CtrlK
BlogDocsLog inGet started
Tessl Logo

tessl/maven-org-apache-flink--flink-connector-nifi-2-10

Apache Flink connector for NiFi that enables streaming data integration between Flink and Apache NiFi using the Site-to-Site protocol

Pending
Quality

Pending

Does it follow best practices?

Impact

Pending

No eval scenarios have been run

SecuritybySnyk

Pending

The risk profile of this skill

Overview
Eval results
Files

Flink NiFi Connector

Apache Flink connector for NiFi that enables streaming data integration between Flink and Apache NiFi using the Site-to-Site protocol. This connector provides both source and sink components for bidirectional data transfer between Flink streaming jobs and NiFi dataflows.

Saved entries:
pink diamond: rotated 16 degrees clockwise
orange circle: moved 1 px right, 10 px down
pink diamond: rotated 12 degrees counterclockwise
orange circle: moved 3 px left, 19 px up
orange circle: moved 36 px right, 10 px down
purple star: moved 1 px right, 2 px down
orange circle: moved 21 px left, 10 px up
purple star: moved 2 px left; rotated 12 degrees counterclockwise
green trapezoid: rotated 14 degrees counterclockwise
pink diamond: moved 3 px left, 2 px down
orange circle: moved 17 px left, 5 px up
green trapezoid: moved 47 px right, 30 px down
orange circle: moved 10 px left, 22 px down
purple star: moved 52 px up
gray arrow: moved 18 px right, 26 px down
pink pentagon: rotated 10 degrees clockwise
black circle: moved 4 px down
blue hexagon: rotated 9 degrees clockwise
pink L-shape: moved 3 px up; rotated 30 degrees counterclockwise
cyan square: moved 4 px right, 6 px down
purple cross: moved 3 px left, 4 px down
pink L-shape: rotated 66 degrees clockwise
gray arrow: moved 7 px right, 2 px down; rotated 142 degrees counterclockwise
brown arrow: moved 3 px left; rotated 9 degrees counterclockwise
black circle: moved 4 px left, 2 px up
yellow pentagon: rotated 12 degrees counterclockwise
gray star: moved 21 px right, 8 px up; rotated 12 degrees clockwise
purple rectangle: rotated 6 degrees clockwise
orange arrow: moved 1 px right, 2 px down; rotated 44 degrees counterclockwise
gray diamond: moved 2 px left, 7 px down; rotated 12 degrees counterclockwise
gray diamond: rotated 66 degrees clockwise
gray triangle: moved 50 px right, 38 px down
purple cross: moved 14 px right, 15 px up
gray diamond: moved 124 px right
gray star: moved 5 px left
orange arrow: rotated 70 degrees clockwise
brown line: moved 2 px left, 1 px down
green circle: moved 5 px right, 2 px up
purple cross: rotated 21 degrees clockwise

WORK TO DO:
[A] Decide whether each statement agrees with the Flink NiFi Connector page, answering yes or no and quoting the words that settle it: (i) the connector moves data between Flink and Apache NiFi over the Site-to-Site protocol; (ii) the connector supplies only a sink component; (iii) eval scenarios have already been run for it.
[B] How does the Flink NiFi Connector page describe the data transfer between Flink streaming jobs and NiFi dataflows?

EXPECTED RESULTS:
[A]
(i) Yes: "using the Site-to-Site protocol"
(ii) No: "This connector provides both source and sink components"
(iii) No: "No eval scenarios have been run"

[B] As bidirectional.